While the NHBC certificate would be expected to guarantee a firm’s quality of build for housing completed during the last 10 years, the inadequacies of a general insolvency warranty would otherwise be the best to expect.
Unless any readers are either content to rely upon the good faith of their supply chain or enjoy suffering expensive legal cases?
The recession unfortunately means lower margins in tenders to win the contracts, which ramp up the risks of short-cutting on the quality control throughout the supply chain. Because low margins can already be translated into no margins, ignore the risks of short-cutting at your peril.
There is one important part of a building however, where this risk should never be allowed and that is the roof. This is because despite the roof obviously being the primary weather barrier, it is the most typically neglected area for maintenance.
Unfortunately, the roof causes both the most problems and highest costs whenever any faults do arise. Unlike repairing most other sections of a building, much remedial work to a roof often requires the additional high expense of scaffold or mobile elevating platforms.
This is why it is vital to get it right first time with on-site quality control to eliminate the inadequacies of typical supply chain management.
Many properties completed recently have failed under their first exposure to harsh weather. More worrying were those financed by public funded contracts known to have required extensive pre-construction preparation. The supply chain management could therefore be assumed to have been too limited to the office management and not to the contractors on site actually doing the work.

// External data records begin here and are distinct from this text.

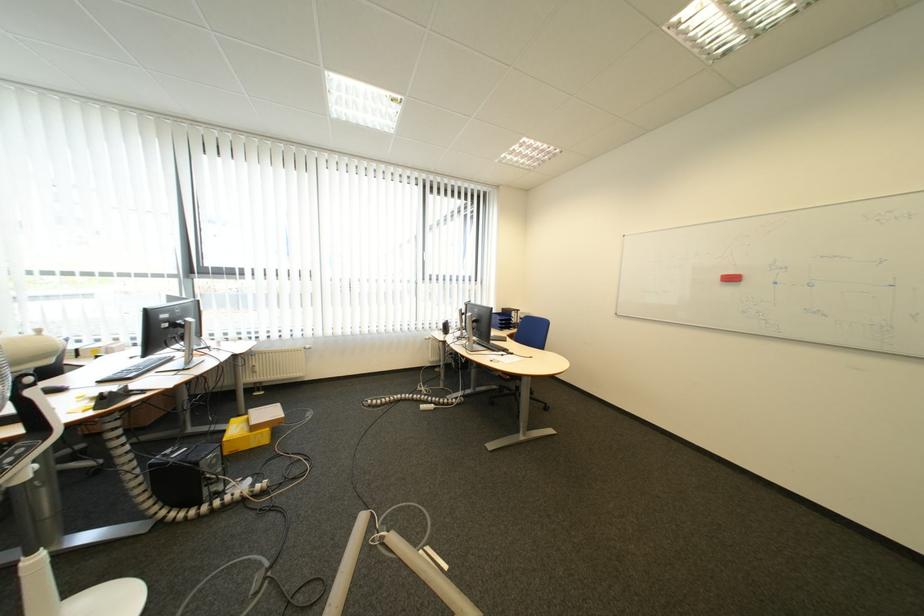
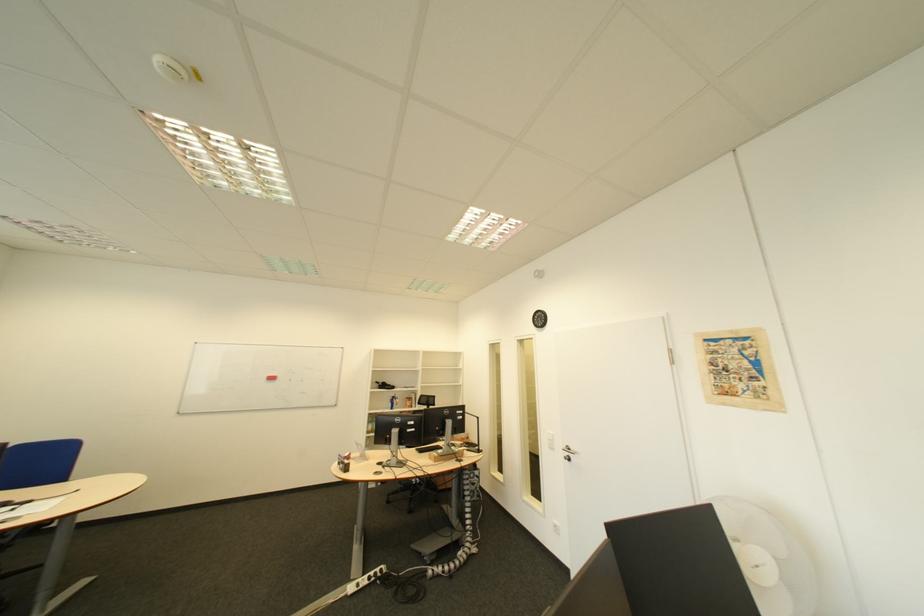
The point at (745, 280) is marked in the first image. Where is the corresponding point in the second image?

(285, 379)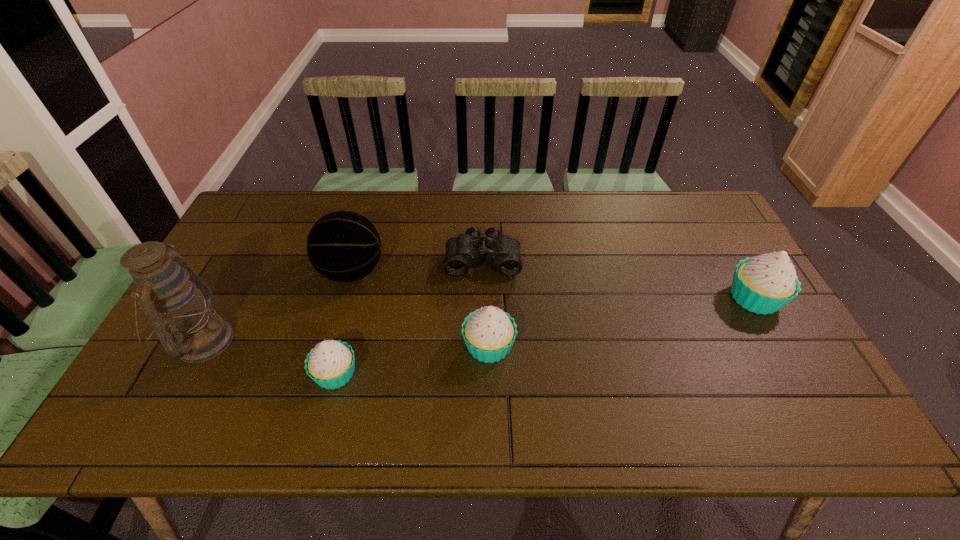
Where is `the shortest cupcake`? The width and height of the screenshot is (960, 540). the shortest cupcake is located at coordinates (330, 364).

What are the coordinates of `the second shortest object` in the screenshot? It's located at (330, 364).

Find the location of a particular element. This screenshot has width=960, height=540. the second shortest cupcake is located at coordinates (489, 333).

Image resolution: width=960 pixels, height=540 pixels. I want to click on the second cupcake from left to right, so click(x=489, y=333).

This screenshot has width=960, height=540. Identify the location of the rightmost object. (764, 284).

Locate an element on the screen. The height and width of the screenshot is (540, 960). the farthest cupcake is located at coordinates (764, 284).

Where is `the leftmost object`? The width and height of the screenshot is (960, 540). the leftmost object is located at coordinates (169, 292).

Locate an element on the screen. the tallest object is located at coordinates (169, 292).

Where is `binoculars`? binoculars is located at coordinates (462, 252).

Image resolution: width=960 pixels, height=540 pixels. I want to click on basketball, so click(x=343, y=246).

The majority of some very expensive roofing problems are known to arise in just a detail or two of the workmanship, instead of in the overall design or construction. Too often a school’s teaching area, for example has been forced to close because of rainwater leaks caused by a few inadequate fixings or flashings.
Some warranties are better than others too. If the guarantee is not backed by insurance, or backed by an unrated insurer without the financial rating of a major credit agency, then where is the security that they will be around long enough to settle a claim?

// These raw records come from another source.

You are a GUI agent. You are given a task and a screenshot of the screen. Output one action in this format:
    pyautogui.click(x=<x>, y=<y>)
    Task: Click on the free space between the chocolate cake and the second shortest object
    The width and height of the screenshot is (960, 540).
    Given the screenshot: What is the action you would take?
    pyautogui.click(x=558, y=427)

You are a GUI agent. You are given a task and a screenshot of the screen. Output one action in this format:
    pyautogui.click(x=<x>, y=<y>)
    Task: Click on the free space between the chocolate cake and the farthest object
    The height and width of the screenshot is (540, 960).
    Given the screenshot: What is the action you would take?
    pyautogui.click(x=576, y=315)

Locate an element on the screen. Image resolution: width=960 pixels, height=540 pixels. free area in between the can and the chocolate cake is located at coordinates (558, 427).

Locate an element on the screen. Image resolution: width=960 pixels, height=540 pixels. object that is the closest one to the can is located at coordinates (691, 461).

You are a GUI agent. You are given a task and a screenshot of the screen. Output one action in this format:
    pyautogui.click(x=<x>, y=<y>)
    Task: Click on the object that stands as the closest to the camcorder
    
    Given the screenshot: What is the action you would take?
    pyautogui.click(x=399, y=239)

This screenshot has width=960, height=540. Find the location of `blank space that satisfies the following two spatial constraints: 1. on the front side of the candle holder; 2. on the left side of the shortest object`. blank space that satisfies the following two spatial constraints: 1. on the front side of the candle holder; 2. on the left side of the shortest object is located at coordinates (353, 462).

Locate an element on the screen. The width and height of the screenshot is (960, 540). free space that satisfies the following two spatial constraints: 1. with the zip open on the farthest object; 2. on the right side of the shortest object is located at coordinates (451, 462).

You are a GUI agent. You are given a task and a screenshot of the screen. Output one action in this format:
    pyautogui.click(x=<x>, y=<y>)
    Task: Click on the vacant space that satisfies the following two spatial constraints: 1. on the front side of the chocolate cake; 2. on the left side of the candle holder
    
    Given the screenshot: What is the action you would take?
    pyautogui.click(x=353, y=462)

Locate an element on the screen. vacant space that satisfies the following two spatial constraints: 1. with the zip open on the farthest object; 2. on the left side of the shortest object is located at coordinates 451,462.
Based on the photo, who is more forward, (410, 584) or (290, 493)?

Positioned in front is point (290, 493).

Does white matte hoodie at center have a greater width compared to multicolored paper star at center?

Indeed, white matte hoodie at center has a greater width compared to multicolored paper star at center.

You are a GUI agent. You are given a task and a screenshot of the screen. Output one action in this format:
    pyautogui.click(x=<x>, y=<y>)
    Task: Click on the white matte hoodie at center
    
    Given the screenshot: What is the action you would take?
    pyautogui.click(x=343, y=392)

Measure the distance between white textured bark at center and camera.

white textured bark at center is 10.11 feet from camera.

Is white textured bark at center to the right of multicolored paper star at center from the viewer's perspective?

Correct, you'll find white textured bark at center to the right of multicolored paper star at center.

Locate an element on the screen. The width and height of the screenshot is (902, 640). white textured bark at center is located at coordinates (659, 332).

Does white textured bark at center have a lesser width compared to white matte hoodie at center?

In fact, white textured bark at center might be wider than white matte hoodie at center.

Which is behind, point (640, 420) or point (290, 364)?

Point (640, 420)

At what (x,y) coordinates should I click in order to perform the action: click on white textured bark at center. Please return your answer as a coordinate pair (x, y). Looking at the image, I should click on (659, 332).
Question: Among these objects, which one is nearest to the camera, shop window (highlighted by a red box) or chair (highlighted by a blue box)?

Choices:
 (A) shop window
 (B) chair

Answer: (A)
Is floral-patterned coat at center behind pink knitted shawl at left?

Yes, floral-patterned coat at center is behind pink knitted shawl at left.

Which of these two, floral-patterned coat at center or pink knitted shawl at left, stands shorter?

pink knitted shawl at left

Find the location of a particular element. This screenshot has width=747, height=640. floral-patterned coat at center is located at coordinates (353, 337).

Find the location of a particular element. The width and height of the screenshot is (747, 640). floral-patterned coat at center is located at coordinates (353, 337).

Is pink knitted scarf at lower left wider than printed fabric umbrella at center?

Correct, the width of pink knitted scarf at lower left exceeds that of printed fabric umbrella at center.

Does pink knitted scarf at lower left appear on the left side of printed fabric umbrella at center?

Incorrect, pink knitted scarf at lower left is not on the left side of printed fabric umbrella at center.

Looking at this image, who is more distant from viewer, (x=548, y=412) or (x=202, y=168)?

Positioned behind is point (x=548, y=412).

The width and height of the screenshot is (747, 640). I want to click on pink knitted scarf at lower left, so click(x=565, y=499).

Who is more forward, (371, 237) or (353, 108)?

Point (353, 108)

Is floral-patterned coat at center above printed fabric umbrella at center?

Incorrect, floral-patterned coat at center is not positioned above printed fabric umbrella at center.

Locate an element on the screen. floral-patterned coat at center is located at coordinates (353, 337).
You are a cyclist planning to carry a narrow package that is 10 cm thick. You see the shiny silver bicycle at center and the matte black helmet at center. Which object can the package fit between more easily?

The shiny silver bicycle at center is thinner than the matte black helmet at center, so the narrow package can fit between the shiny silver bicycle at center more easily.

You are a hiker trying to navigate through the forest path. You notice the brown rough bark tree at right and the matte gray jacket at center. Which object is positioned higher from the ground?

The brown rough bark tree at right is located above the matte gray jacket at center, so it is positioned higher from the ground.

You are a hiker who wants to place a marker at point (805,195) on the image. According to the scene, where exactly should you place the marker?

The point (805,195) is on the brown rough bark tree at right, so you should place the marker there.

While the recession has maintained its grip, the rush to retrofit what are essentially unproven micro-renewables such as PV electricity on roofing raised concerns over the quality control. Never mind the many thousands of installation grants applied through the Energy Saving Trust over the last decade, remember that all the revenue from Feed in Tariffs is now financed by the energy bills for properties without PV.
Therefore no matter how much eco-good such extensive roofing work is claimed to do throughout the country, if it’s not done right and simply causes more expensive problems, the integrity of the entire industry is then put at even more risk.
Mike Fox is the founding manager of AWM.